* **Task prompt**: Reproduce the lines of the items verbatim, starting at the line that contains "This record shows" and ending after the line that contains "-0.140934, 0.980292, 0.023800]]". Omit the pictures from your answer.

* **Information given**:
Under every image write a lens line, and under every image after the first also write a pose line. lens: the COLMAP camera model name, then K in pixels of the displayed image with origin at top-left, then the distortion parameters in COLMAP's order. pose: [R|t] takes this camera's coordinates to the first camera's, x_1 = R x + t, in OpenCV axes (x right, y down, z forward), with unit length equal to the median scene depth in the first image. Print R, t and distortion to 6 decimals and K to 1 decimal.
--
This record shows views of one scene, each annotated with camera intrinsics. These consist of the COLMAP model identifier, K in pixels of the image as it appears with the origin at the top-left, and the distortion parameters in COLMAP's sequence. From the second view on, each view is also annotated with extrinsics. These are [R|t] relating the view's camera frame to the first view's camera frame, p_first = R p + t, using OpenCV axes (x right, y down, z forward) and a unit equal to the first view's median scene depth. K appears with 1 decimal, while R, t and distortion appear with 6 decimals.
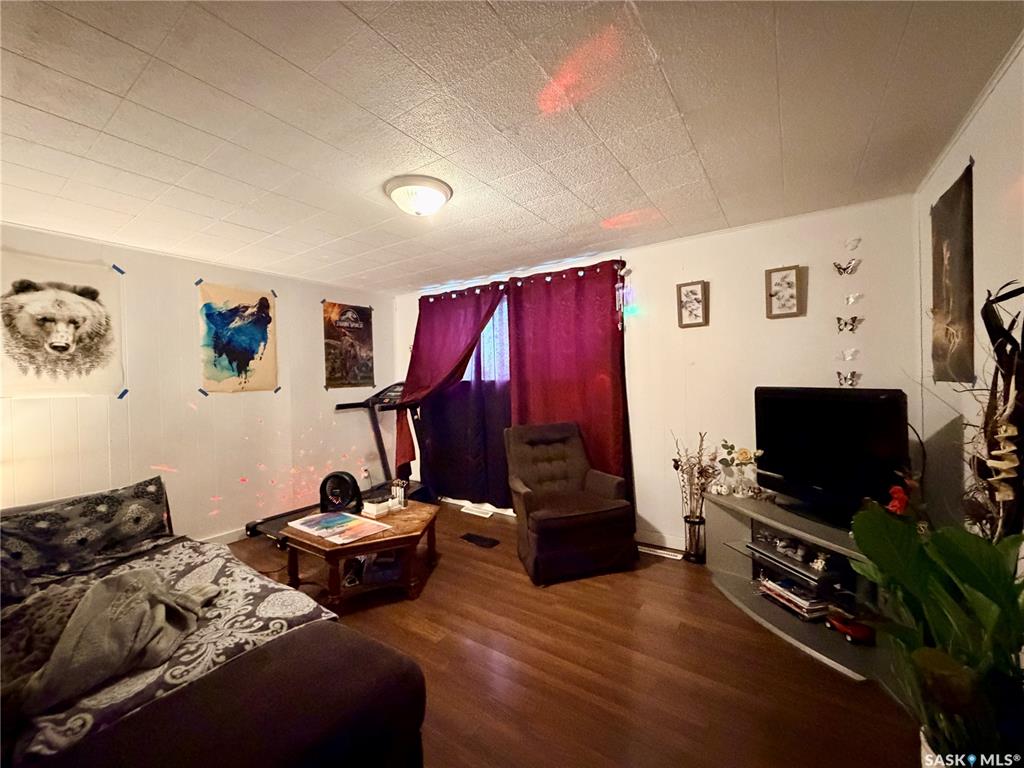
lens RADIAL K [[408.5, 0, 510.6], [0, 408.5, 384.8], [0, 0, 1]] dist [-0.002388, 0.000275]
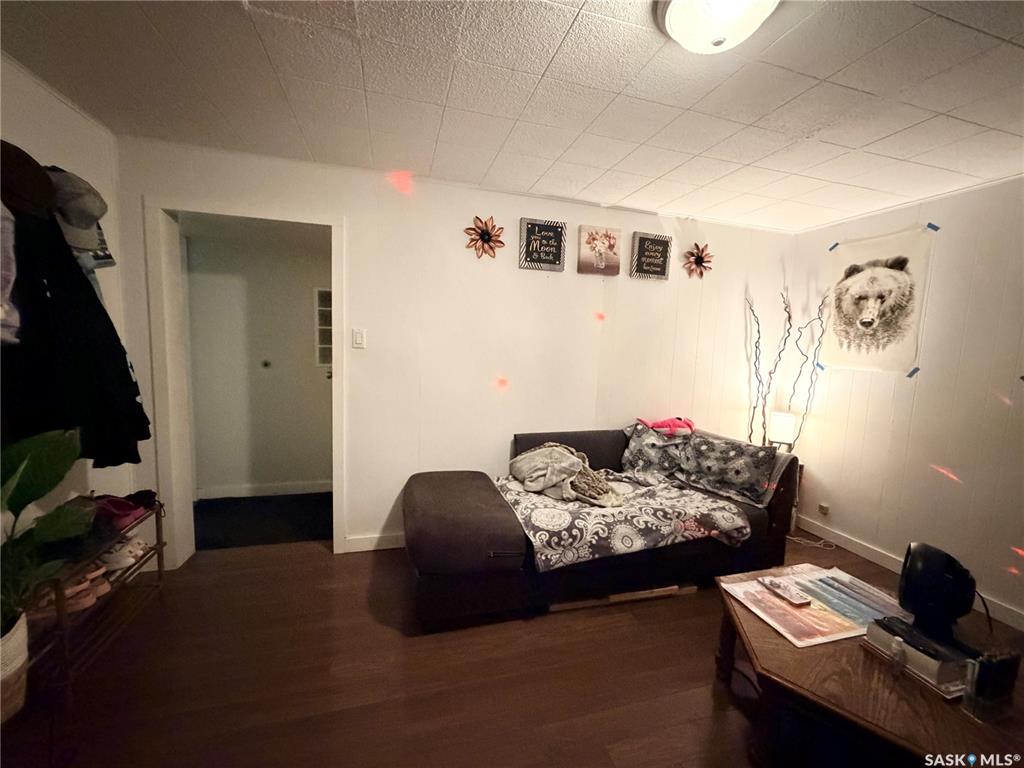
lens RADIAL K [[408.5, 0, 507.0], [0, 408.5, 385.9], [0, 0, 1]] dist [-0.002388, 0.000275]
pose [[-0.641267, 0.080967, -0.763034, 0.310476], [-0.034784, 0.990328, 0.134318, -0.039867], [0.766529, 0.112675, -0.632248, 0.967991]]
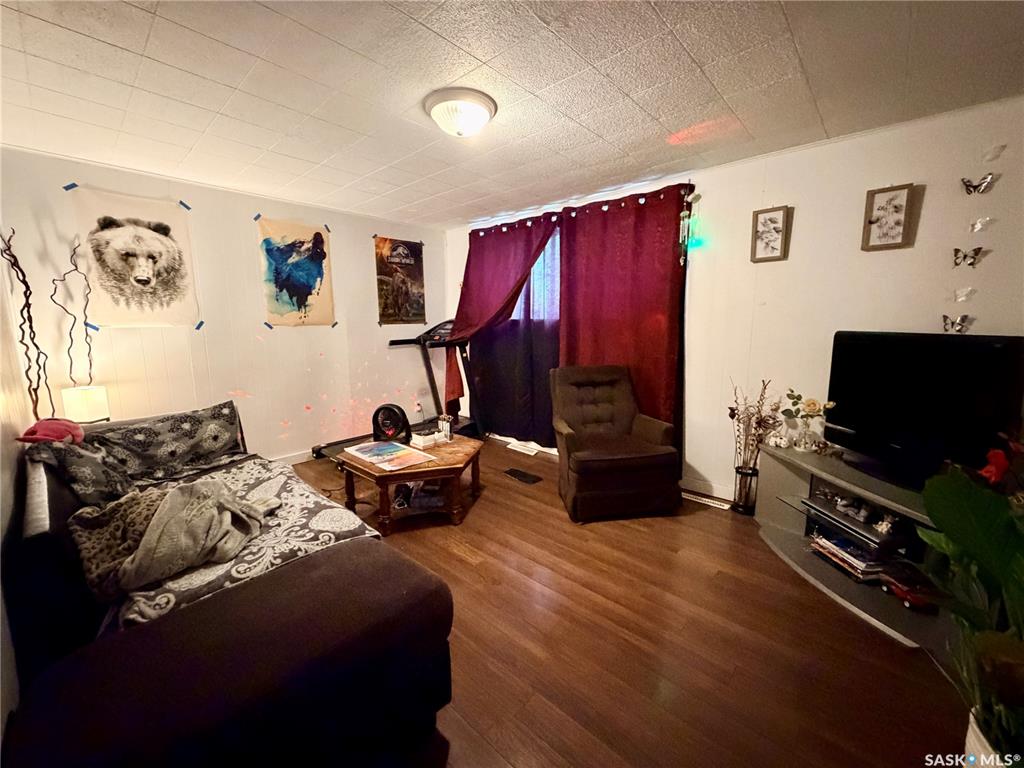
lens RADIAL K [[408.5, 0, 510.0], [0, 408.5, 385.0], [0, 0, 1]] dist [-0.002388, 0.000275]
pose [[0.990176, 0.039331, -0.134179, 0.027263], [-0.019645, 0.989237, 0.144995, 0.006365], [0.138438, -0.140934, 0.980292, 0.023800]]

* **Written solution**:
This record shows views of one scene, each annotated with camera intrinsics. These consist of the COLMAP model identifier, K in pixels of the image as it appears with the origin at the top-left, and the distortion parameters in COLMAP's sequence. From the second view on, each view is also annotated with extrinsics. These are [R|t] relating the view's camera frame to the first view's camera frame, p_first = R p + t, using OpenCV axes (x right, y down, z forward) and a unit equal to the first view's median scene depth. K appears with 1 decimal, while R, t and distortion appear with 6 decimals.
lens RADIAL K [[408.5, 0, 510.6], [0, 408.5, 384.8], [0, 0, 1]] dist [-0.002388, 0.000275]
lens RADIAL K [[408.5, 0, 507.0], [0, 408.5, 385.9], [0, 0, 1]] dist [-0.002388, 0.000275]
pose [[-0.641267, 0.080967, -0.763034, 0.310476], [-0.034784, 0.990328, 0.134318, -0.039867], [0.766529, 0.112675, -0.632248, 0.967991]]
lens RADIAL K [[408.5, 0, 510.0], [0, 408.5, 385.0], [0, 0, 1]] dist [-0.002388, 0.000275]
pose [[0.990176, 0.039331, -0.134179, 0.027263], [-0.019645, 0.989237, 0.144995, 0.006365], [0.138438, -0.140934, 0.980292, 0.023800]]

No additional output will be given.